=== Work instruction ===
Look below for the line containing "работу и личную"; from there through the line containing "software powerhouse that", both lines included, please set down each line exactly and nothing else.
------ Entries supplied ------
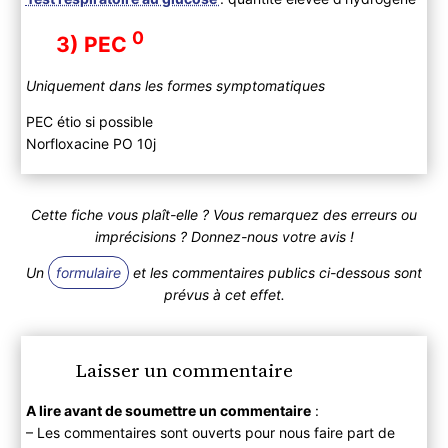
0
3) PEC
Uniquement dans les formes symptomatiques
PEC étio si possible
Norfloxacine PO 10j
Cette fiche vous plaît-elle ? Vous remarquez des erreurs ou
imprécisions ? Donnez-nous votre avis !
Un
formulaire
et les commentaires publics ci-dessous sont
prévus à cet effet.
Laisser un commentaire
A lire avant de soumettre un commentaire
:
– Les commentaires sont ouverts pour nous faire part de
------
------ Entries supplied ------
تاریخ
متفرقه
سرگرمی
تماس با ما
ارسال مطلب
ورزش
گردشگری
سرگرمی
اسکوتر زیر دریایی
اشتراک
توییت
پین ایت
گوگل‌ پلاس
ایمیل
------
------ Entries supplied ------
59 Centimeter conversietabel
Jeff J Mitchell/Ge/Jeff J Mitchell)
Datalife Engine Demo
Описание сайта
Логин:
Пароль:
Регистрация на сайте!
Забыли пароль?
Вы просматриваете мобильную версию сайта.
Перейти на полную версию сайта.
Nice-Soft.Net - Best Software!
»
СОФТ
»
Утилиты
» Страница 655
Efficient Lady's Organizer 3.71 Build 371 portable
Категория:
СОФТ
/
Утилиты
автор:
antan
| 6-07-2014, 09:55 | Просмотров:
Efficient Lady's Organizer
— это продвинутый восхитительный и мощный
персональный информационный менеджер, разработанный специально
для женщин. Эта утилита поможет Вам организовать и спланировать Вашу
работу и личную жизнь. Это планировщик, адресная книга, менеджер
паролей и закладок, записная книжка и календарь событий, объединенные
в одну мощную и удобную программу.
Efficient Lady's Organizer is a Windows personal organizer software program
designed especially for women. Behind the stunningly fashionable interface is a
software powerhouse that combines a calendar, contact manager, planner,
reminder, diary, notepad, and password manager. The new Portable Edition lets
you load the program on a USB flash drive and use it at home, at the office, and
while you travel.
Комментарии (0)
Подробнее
------
=== Worked solution ===
работу и личную жизнь. Это планировщик, адресная книга, менеджер
паролей и закладок, записная книжка и календарь событий, объединенные
в одну мощную и удобную программу.
Efficient Lady's Organizer is a Windows personal organizer software program
designed especially for women. Behind the stunningly fashionable interface is a
software powerhouse that combines a calendar, contact manager, planner,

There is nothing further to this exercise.